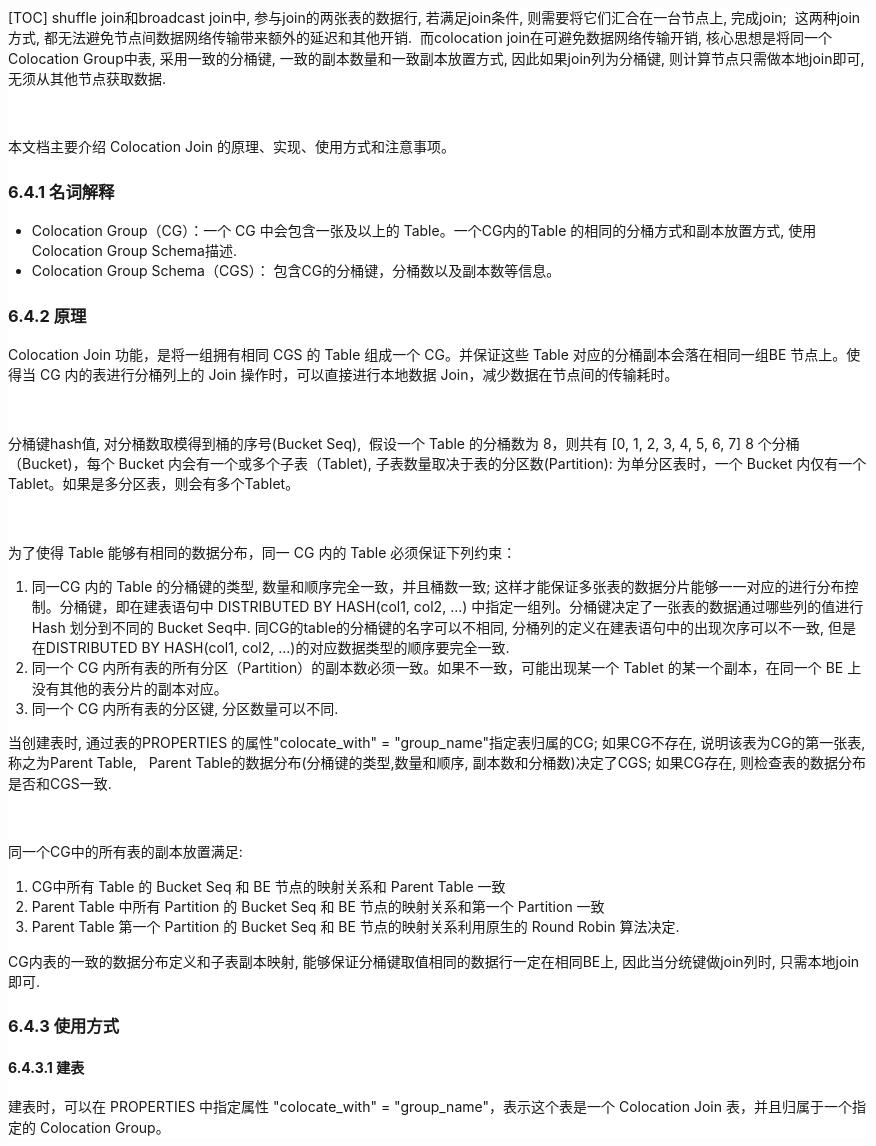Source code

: [TOC]
shuffle join和broadcast join中, 参与join的两张表的数据行, 若满足join条件, 则需要将它们汇合在一台节点上, 完成join;  这两种join方式, 都无法避免节点间数据网络传输带来额外的延迟和其他开销.  而colocation join在可避免数据网络传输开销, 核心思想是将同一个Colocation Group中表, 采用一致的分桶键, 一致的副本数量和一致副本放置方式, 因此如果join列为分桶键, 则计算节点只需做本地join即可, 无须从其他节点获取数据.

  <br>

本文档主要介绍 Colocation Join 的原理、实现、使用方式和注意事项。

### 6.4.1 名词解释

*   Colocation Group（CG）：一个 CG 中会包含一张及以上的 Table。一个CG内的Table 的相同的分桶方式和副本放置方式, 使用Colocation Group Schema描述.
*   Colocation Group Schema（CGS）： 包含CG的分桶键，分桶数以及副本数等信息。

### 6.4.2 原理

Colocation Join 功能，是将一组拥有相同 CGS 的 Table 组成一个 CG。并保证这些 Table 对应的分桶副本会落在相同一组BE 节点上。使得当 CG 内的表进行分桶列上的 Join 操作时，可以直接进行本地数据 Join，减少数据在节点间的传输耗时。

  <br>

分桶键hash值, 对分桶数取模得到桶的序号(Bucket Seq),  假设一个 Table 的分桶数为 8，则共有 \[0, 1, 2, 3, 4, 5, 6, 7\] 8 个分桶（Bucket)，每个 Bucket 内会有一个或多个子表（Tablet), 子表数量取决于表的分区数(Partition): 为单分区表时，一个 Bucket 内仅有一个 Tablet。如果是多分区表，则会有多个Tablet。

  <br>

为了使得 Table 能够有相同的数据分布，同一 CG 内的 Table 必须保证下列约束：

1.  同一CG 内的 Table 的分桶键的类型, 数量和顺序完全一致，并且桶数一致; 这样才能保证多张表的数据分片能够一一对应的进行分布控制。分桶键，即在建表语句中 DISTRIBUTED BY HASH(col1, col2, ...) 中指定一组列。分桶键决定了一张表的数据通过哪些列的值进行 Hash 划分到不同的 Bucket Seq中. 同CG的table的分桶键的名字可以不相同, 分桶列的定义在建表语句中的出现次序可以不一致, 但是在DISTRIBUTED BY HASH(col1, col2, ...)的对应数据类型的顺序要完全一致.
2.  同一个 CG 内所有表的所有分区（Partition）的副本数必须一致。如果不一致，可能出现某一个 Tablet 的某一个副本，在同一个 BE 上没有其他的表分片的副本对应。
3.  同一个 CG 内所有表的分区键, 分区数量可以不同.

  

当创建表时, 通过表的PROPERTIES 的属性"colocate\_with" = "group\_name"指定表归属的CG; 如果CG不存在, 说明该表为CG的第一张表, 称之为Parent Table,   Parent Table的数据分布(分桶键的类型,数量和顺序, 副本数和分桶数)决定了CGS; 如果CG存在, 则检查表的数据分布是否和CGS一致.

  <br>

同一个CG中的所有表的副本放置满足:

1.  CG中所有 Table 的 Bucket Seq 和 BE 节点的映射关系和 Parent Table 一致
2.  Parent Table 中所有 Partition 的 Bucket Seq 和 BE 节点的映射关系和第一个 Partition 一致
3.  Parent Table 第一个 Partition 的 Bucket Seq 和 BE 节点的映射关系利用原生的 Round Robin 算法决定.

CG内表的一致的数据分布定义和子表副本映射, 能够保证分桶键取值相同的数据行一定在相同BE上, 因此当分统键做join列时, 只需本地join即可.

### 6.4.3 使用方式

#### 6.4.3.1 建表

建表时，可以在 PROPERTIES 中指定属性 "colocate\_with" = "group\_name"，表示这个表是一个 Colocation Join 表，并且归属于一个指定的 Colocation Group。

------------

What you should do:
Identify each line in the listing that contains the string "Tablet" and copy those lines out. Treat the match as case-sensitive.

Response area:
分桶键hash值, 对分桶数取模得到桶的序号(Bucket Seq),  假设一个 Table 的分桶数为 8，则共有 \[0, 1, 2, 3, 4, 5, 6, 7\] 8 个分桶（Bucket)，每个 Bucket 内会有一个或多个子表（Tablet), 子表数量取决于表的分区数(Partition): 为单分区表时，一个 Bucket 内仅有一个 Tablet。如果是多分区表，则会有多个Tablet。
2.  同一个 CG 内所有表的所有分区（Partition）的副本数必须一致。如果不一致，可能出现某一个 Tablet 的某一个副本，在同一个 BE 上没有其他的表分片的副本对应。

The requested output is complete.